Military logic, given the availability of troops and supplies, demanded that they be concentrated in Bomdila. Factoring this, the Indian Army’s three-tiered defence plans for NEFA prepared in 1959 by Lt.Gen. Thorat called for at least four brigades. In 1961 Lt. Gen. LP Sen who took over Eastern Command from Thorat determined that he would need two divisions or six brigades to do the job. After the debacle at Namka Chu, 4 Division had only two brigades to do the job! But Kaul and Palit, fresh out from New Delhi, put out the word that Se La which was a good sixty miles ahead of Bomdila and nearer Tawang must be held. The politicians could not afford its loss.

November 14, 1962 was the Prime Ministers seventy-third birthday and Kaul ever conscious of the import of such events wished to make him a befitting present. He launched an attack in the Walong sector to push the Chinese back over to the other side of the McMahon line. This was probably the stupidest order he was to ever give. The PLA had a full division lying in wait at Rima while the Army’s new 2 Division just had three battalions designated 11 Brigade at Walong. The PLA retaliated massively. 11 Brigade fought bravely but was all but wiped out by November 17 even as newspapers in Delhi were hailing the attack!

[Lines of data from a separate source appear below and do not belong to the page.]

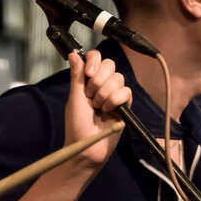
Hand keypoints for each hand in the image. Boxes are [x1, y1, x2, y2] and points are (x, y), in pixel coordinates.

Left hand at [64, 50, 130, 166]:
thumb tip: (73, 54)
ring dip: (105, 93)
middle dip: (98, 80)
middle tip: (90, 95)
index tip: (87, 74)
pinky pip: (126, 92)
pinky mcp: (125, 105)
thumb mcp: (74, 98)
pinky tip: (108, 111)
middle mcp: (102, 85)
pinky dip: (115, 100)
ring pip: (118, 78)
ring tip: (98, 107)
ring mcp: (114, 94)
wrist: (88, 145)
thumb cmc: (77, 126)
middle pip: (109, 65)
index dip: (93, 61)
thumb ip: (77, 76)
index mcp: (87, 81)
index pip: (95, 58)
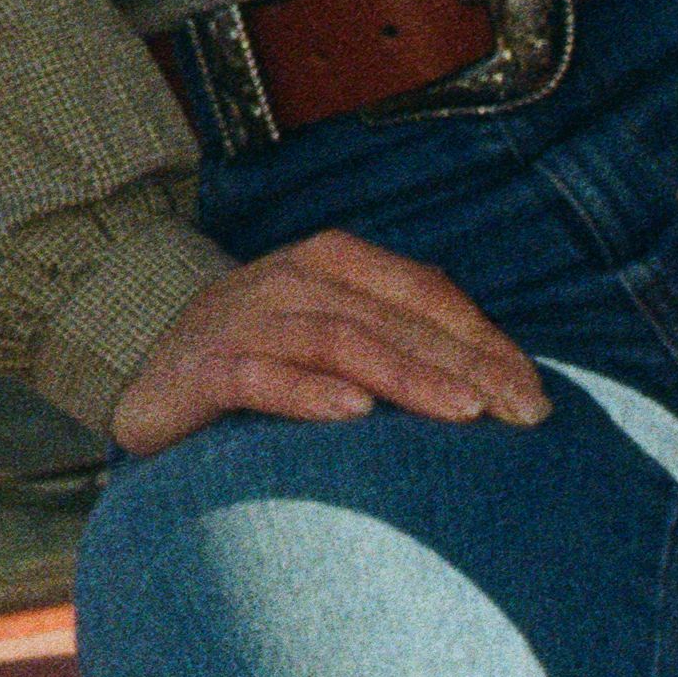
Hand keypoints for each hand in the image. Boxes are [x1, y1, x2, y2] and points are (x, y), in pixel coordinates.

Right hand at [109, 231, 554, 452]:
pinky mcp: (201, 368)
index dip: (484, 341)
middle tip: (522, 413)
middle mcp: (289, 279)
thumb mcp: (332, 337)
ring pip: (339, 340)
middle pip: (393, 319)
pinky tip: (354, 413)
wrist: (142, 369)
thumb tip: (501, 383)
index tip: (535, 395)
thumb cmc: (258, 361)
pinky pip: (259, 376)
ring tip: (463, 412)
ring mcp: (243, 320)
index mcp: (332, 262)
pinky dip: (307, 393)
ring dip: (406, 375)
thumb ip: (399, 342)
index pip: (425, 294)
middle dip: (465, 367)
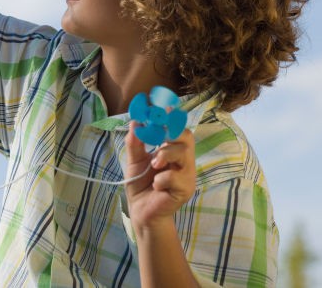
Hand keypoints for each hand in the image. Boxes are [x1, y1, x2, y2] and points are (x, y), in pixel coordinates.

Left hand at [124, 121, 195, 235]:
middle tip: (157, 139)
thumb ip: (135, 143)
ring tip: (154, 165)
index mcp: (172, 151)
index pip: (178, 129)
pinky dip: (162, 179)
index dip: (173, 118)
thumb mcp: (134, 161)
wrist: (141, 212)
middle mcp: (183, 161)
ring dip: (165, 155)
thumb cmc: (141, 186)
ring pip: (184, 153)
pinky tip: (157, 186)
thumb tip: (135, 122)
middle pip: (186, 137)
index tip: (164, 108)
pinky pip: (176, 177)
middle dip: (171, 133)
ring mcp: (187, 175)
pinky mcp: (186, 190)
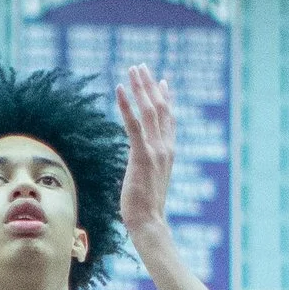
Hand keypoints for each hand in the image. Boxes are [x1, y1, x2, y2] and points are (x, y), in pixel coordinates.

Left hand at [117, 64, 176, 243]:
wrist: (149, 223)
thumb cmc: (146, 207)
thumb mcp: (149, 180)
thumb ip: (148, 165)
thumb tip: (140, 162)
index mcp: (168, 152)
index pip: (169, 119)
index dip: (165, 98)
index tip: (161, 81)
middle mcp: (165, 147)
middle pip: (160, 108)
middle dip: (149, 85)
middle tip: (140, 67)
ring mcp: (156, 150)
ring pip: (149, 110)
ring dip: (140, 87)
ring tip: (133, 69)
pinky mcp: (142, 156)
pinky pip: (134, 125)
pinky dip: (127, 105)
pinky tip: (120, 89)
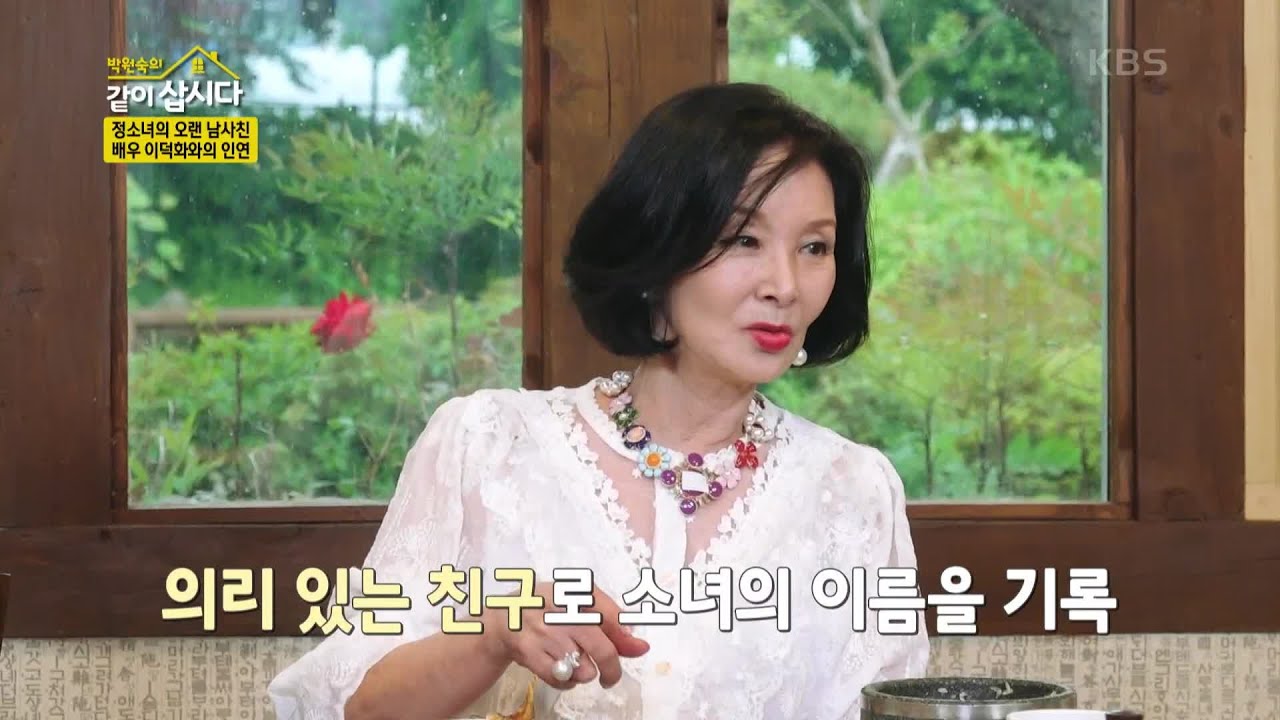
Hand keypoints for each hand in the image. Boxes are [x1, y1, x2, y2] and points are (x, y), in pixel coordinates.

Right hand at [482, 582, 649, 690]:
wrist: (502, 618)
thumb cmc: (548, 608)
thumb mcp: (578, 602)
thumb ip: (611, 621)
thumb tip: (639, 646)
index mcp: (575, 592)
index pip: (612, 616)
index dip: (625, 636)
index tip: (636, 647)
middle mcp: (560, 610)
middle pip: (602, 650)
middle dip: (612, 670)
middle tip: (610, 676)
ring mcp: (545, 632)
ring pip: (584, 670)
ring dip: (584, 673)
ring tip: (575, 663)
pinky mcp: (529, 652)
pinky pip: (562, 679)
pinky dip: (566, 681)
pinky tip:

The decision to confront the Chinese at Se La led to the thinning of the forces at Bomdila, which was now defended by just six companies. Kaul and Palit did not envisage the possibility of the Chinese bypassing Se La in any great strength. But this is just what they did. They took the path known as the Bailey Trail, named after the British officer who rediscovered the traditional Yak herder’s route to Tawang. 4 Division with its main defence centered in Se La was much too thinly spread and the PLA began hacking at its rear. By the time orders went out for 62 Brigade to evacuate Se La, it was too late. They were cut off and its commander Brig. Hoshiar Singh fell fighting on November 17. The next day the divisional headquarters at Dirang Dzong, between Se La and Bomdila fell. On November 20, Bomdila fell. The rout in NEFA was complete.

Jawaharlal Nehru made a broadcast to the nation that night. His broadcast had a special place for the people of Assam. He said: "Huge Chinese armies have been marching in the northern part of NEFA. We have had reverses at Walong, Se La and today Bomdila, a small town in NEFA, has also fallen. We shall not rest till the invader goes out of India or is pushed out. I want to make that clear to all of you, and, especially our countrymen in Assam, to whom our heart goes out at this moment."

Later that night Nehru made an urgent appeal to the USA for intervene with air strikes against the Chinese on Indian territory. Mercifully the Chinese announced a unilateral cease-fire on 21 November and a bigger war was averted.